Defendants contend that Plaintiff fails to state a claim for breach of the implied warranty of merchantability because the Complaint fails to plead facts to show that the vehicle was unusable for its purpose, now or during the first three months of ownership. (ECF No. 6-1 at 15-16). Defendants contend the facts alleged in the Complaint show that Plaintiff experienced no problems until six months after purchasing the vehicle, which was after the express and implied warranty periods had expired. Id. at 16-17.

Song-Beverly provides in pertinent part: "Unless disclaimed in the manner prescribed by this chapter, every sale of consumer goods that are sold at retail in [California] shall be accompanied by the manufacturer's and the retail seller's implied warranty that the goods are merchantable." Cal. Civ. Code § 1792. In general, the warranty of merchantability ensures that goods are fit "for the ordinary purpose for which such goods are used." Mexia v. Rinker Boat Co., 174 Cal.App.4th 1297, 1303 (2009). Under Song-Beverly, "the duration of the implied warranty for used goods extends only up to three months after purchase from a distributer or retail seller." Mui Ho v. Toyota Motor Corp., 931 F.Supp.2d 987, 992-93 (N.D. Cal. 2013). An implied warranty of merchantability does not promise a perfect or even problem-free vehicle - it only assures the buyer that the car will at least function for its intended purpose. American Suzuki Motor Corp. v. Superior Court, 37 Cal.App.4th 1291, 1295 n.2 (1995). It "does not impose a general requirement that the goods precisely fulfill the expectation of the buyer. Instead it provides for a minimum level of quality." Id. at 1295-96. To be reasonably suited for its ordinary use, a vehicle need not be perfect in every detail so long as it functions. Keegan v. Am. Honda Motor Co., 838 F.Supp.2d 929, 943-45 (C.D. Cal. 2012).

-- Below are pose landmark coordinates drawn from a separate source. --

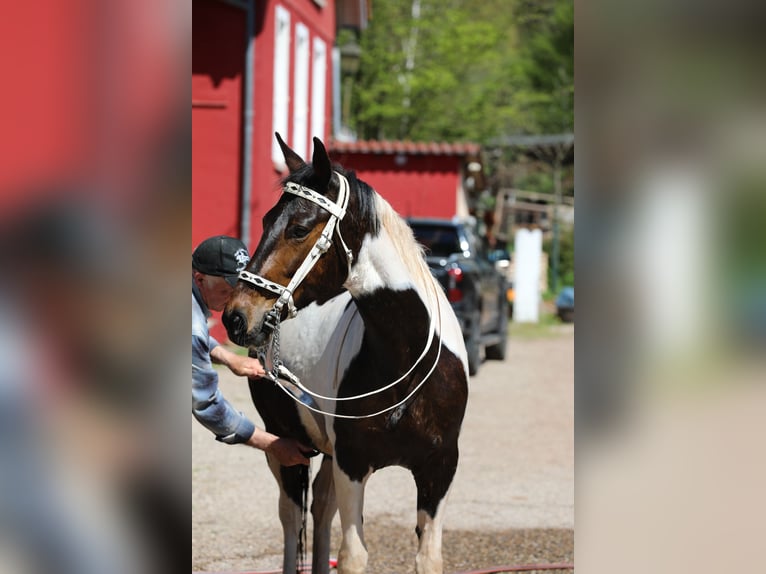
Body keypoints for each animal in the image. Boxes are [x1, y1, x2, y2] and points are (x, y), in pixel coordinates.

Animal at [222, 133, 469, 574]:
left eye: (299, 229)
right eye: (266, 220)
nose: (236, 316)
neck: (404, 362)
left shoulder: (439, 469)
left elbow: (428, 556)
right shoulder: (352, 464)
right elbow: (353, 554)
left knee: (320, 507)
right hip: (288, 443)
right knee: (292, 516)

The Court finds that Plaintiff has not sufficiently pled facts to support a claim that CarMax breached its implied warranty. Plaintiff purchased the vehicle from CarMax on March 2, 2012. The Complaint alleges that shortly after purchasing the vehicle, she experienced problems with the air conditioning. (ECF No. 1-2 ¶ 32). The Complaint does not state precisely when these problems began to occur. Plaintiff does not allege that she experienced any problems with the usability of the vehicle until September, 2012, when "the vehicle would not start and was undrivable." Id. September, 2012 is six months after Plaintiff purchased the vehicle - three months after the implied warranty period expired. September, 2012 is outside the "30 day/1, 000 mile express and implied warranty" that Plaintiff states she received from CarMax. The Complaint fails to allege sufficient facts to support a claim that CarMax has breached its implied warranty of merchantability.

D. Vehicle Code § 11711 as to Safeco

Plaintiff contends that CarMax obtained a surety bond from Defendant Safeco in the amount of $50, 000. (ECF No. 1-2 ¶ 100). Plaintiff contends that pursuant to California Vehicle Code § 11711, Safeco "is liable under the bond to CarMax, based on the fraud of CarMax, in the amount of the purchase price of the vehicle...." Id. ¶ 106. The Court finds that the Complaint fails to allege that CarMax committed any fraud, and therefore Plaintiff's claim under Vehicle Code § 11711 must be dismissed.

III. Motion to Strike

Defendants moves to strike various portions of the Complaint as redundant, immaterial and/or contrary to law pursuant to Federal Rule of Civil Procedure 12(f). (ECF No. 6-1 at 9). Because the Court dismisses the Complaint in its entirety, the Motion to Strike is denied as moot.

IV. Conclusion

IT IS HEREBY ORDERED that the Motion to Dismiss (ECF No. 5) is GRANTED, and the Motion to Strike (ECF No. 6) is DENIED as moot. The Complaint is DISMISSED in its entirety without prejudice. Plaintiff shall file any motion for leave to amend Complaint within thirty (30) days from the date this Order is filed.